Missing and Murdered Indigenous Women and Girls: The disproportionate number of Indigenous women and girls who have been murdered or are missing is a national crisis. Though counts vary, a 2014 report from the RCMP identified more than 1000 missing and murdered Indigenous women. Families and loved ones assert that this is an underestimate. When the Truth & Reconciliation of Canada’s final report was published in 2015, it echoed long-standing calls by Indigenous families, communities, and organizations for a national inquiry (Call to Action 41). In September 2016, the Government of Canada launched an independent National Inquiry into Missing and Murdered Indigenous Women and Girls. The mandate is to examine and report on the systemic causes of all forms of violence against Indigenous women and girls in Canada by looking at patterns and underlying factors. At the one year mark of the inquiry, expert hearings have begun.
Hepatitis C: A previous Cedar Project study demonstrated that 34.8% (59% among those who inject) of participants had Hepatitis C when they joined the study. Having Hepatitis C at baseline was associated with daily opiate injection, reuse of syringes, having a parent who attended residential school, being female, and duration of drug use. Young women were more likely to be living with Hepatitis C at baseline, compared to young men. Indigenous leaders, community service providers, and health experts are concerned that complex barriers have impeded Indigenous people’s access to life-saving Hepatitis C treatments. Recent advances in direct acting antiviral (DAA) Hepatitis C therapies are dramatically changing the landscape of treatment, as they offer shorter durations, higher rates of sustained viral response, and greater tolerability. It is essential that young Indigenous people who use drugs living with Hepatitis C receive care that acknowledges the impact of colonization and historical trauma and supports strength and survival in the face of complex adversities.
Grief & loss: Deaths observed in this study “carr[y] with them personal sorrow and family desolation that cannot be described statistically”. They are a continuation of the multiple losses sustained by families and communities as a result of colonization. Accumulation of grief among those left behind may result in fatalism, loss of hope, and escalation of drug use as a way to cope, contributing to increased vulnerability to drug-related harms, blood-borne infection, and mortality. Young people who use drugs, as well as their families and loved ones, must have access to culturally-safe resources to support healing and grief coping.
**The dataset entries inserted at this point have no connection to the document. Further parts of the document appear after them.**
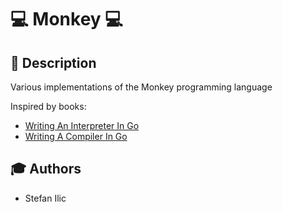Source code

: # :computer: Monkey :computer:

## :page_facing_up: Description
Various implementations of the Monkey programming language

Inspired by books:
 * [Writing An Interpreter In Go](https://interpreterbook.com/)
 * [Writing A Compiler In Go](https://compilerbook.com/)

## :mortar_board: Authors 
* Stefan Ilic
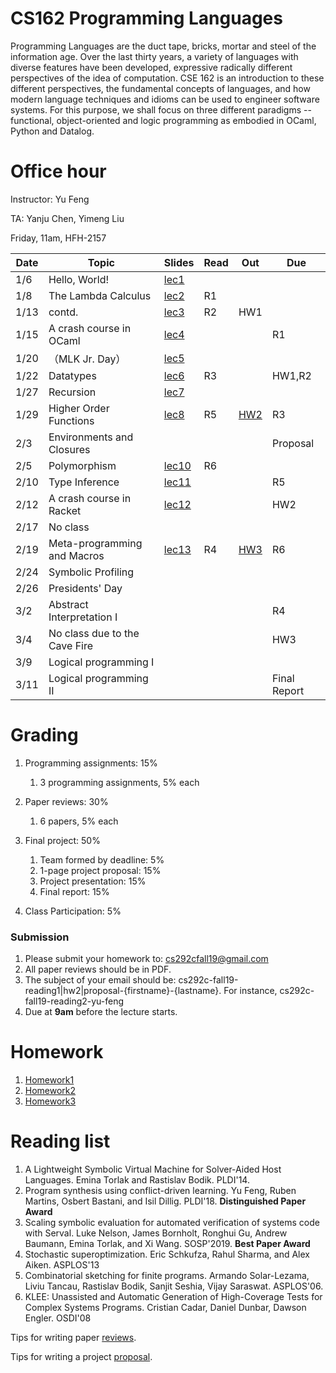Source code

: # CS162 Programming Languages

Programming Languages are the duct tape, bricks, mortar and steel of the information age. Over the last thirty years, a variety of languages with diverse features have been developed, expressive radically different perspectives of the idea of computation. CSE 162 is an introduction to these different perspectives, the fundamental concepts of languages, and how modern language techniques and idioms can be used to engineer software systems. For this purpose, we shall focus on three different paradigms -- functional, object-oriented and logic programming as embodied in OCaml, Python and Datalog.

# Office hour
Instructor: Yu Feng

TA: Yanju Chen, Yimeng Liu

Friday, 11am, HFH-2157

| Date  | Topic                                         | Slides | Read | Out | Due |
|-------|-----------------------------------------------|--------|------|-----|-----|
| 1/6  | Hello, World!                                  |  [lec1](lectures/lecture1.pdf)      |      |     |     |
| 1/8  | The Lambda Calculus          |  [lec2](lectures/lecture2.pdf)      |  R1    |     |     |
| 1/13  | contd.             |  [lec3](lectures/lecture3.pdf)      |  R2    | HW1    |     |
| 1/15  | A crash course in OCaml                      |  [lec4](lectures/lecture4.pdf)      |      |     | R1    |
| 1/20 | （MLK Jr. Day）                    |  [lec5](lectures/lecture5.pdf)      |      |     |     |
| 1/22 | Datatypes                           |  [lec6](lectures/lecture6.pdf)      |   R3   |     |  HW1,R2   |
| 1/27 | Recursion                           |  [lec7](lectures/lecture7.pdf)      |      |     |     |
| 1/29 | Higher Order Functions              | [lec8](lectures/lecture8.pdf)        |   R5   |  [HW2](hw2/HW2.md)   |  R3   |
| 2/3 | Environments and Closures                            |        |      |     | Proposal    |
| 2/5 | Polymorphism                         | [lec10](lectures/lecture10.pdf)       |   R6   |     |     |
| 2/10  | Type Inference   | [lec11](lectures/lecture11.pdf)        |      |     |   R5  |
| 2/12  | A crash course in Racket | [lec12](lectures/lecture12.pdf)       |      |     |  HW2   |
| 2/17 | No class                          |        |      |     |     |
| 2/19 | Meta-programming and Macros                         | [lec13](lectures/lecture13.pdf)        |  R4     | [HW3](hw3/HW3.md)    |  R6   |
| 2/24 | Symbolic Profiling                 |        |      |     |     |
| 2/26 | Presidents' Day               |        |      |     |     |
| 3/2 | Abstract Interpretation I        |        |      |     | R4   |
| 3/4 | No class due to the Cave Fire                           |        |      |     |  HW3   |
| 3/9  | Logical programming I         |        |      |     |     |
| 3/11  | Logical programming II                               |        |      |     |  Final Report  |


# Grading

1. Programming assignments: 15%
    1. 3 programming assignments, 5% each

2. Paper reviews: 30%
    1. 6 papers, 5% each
    
3. Final project: 50%
    1. Team formed by deadline: 5%
    2. 1-page project proposal: 15%
    3. Project presentation: 15%
    4. Final report: 15%
  
4. Class Participation: 5%

### Submission
1. Please submit your homework to: cs292cfall19@gmail.com
2. All paper reviews should be in PDF.
3. The subject of your email should be: cs292c-fall19-reading1|hw2|proposal-{firstname}-{lastname}.
For instance, cs292c-fall19-reading2-yu-feng
4. Due at **9am** before the lecture starts.


# Homework

1. [Homework1](hw1/HW1.md)
2. [Homework2](hw2/HW2.md)
3. [Homework3](hw3/HW3.md)

# Reading list
1. A Lightweight Symbolic Virtual Machine for Solver-Aided Host Languages. Emina Torlak and Rastislav Bodik. PLDI'14.
2. Program synthesis using conflict-driven learning. Yu Feng, Ruben Martins, Osbert Bastani, and Isil Dillig.  PLDI'18. **Distinguished Paper Award** 
3. Scaling symbolic evaluation for automated verification of systems code with Serval. Luke Nelson, James Bornholt, Ronghui Gu, Andrew Baumann, Emina Torlak, and Xi Wang. SOSP'2019. **Best Paper Award**
4. Stochastic superoptimization. 	Eric Schkufza, Rahul Sharma, and Alex Aiken. ASPLOS'13
5. Combinatorial sketching for finite programs. 	Armando Solar-Lezama, Liviu Tancau, Rastislav Bodik, Sanjit Seshia, Vijay Saraswat. ASPLOS'06.
6. KLEE: Unassisted and Automatic Generation of High-Coverage Tests for Complex Systems Programs. Cristian Cadar, Daniel Dunbar, Dawson Engler. OSDI'08

Tips for writing paper [reviews](REVIEW.md).

Tips for writing a project [proposal](PROPOSAL.md).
The Cedar Project: The Cedar Project is an ongoing, two-city cohort study addressing HIV and HCV-related vulnerabilities among young Indigenous people who use non-injection and/or injection drugs. The study began in 2003 in Prince George, a forestry and mining town in the northern interior of B.C., and Vancouver’s Downtown Eastside. Since the study’s inception, Indigenous collaborators and investigators, collectively known as The Cedar Project Partnership, have governed the entire research process. Knowledge translation and community engagement is a hallmark of The Cedar Project Partnership. The Cedar Project is funded by the Canadian Institutes of Health Research (CIHR).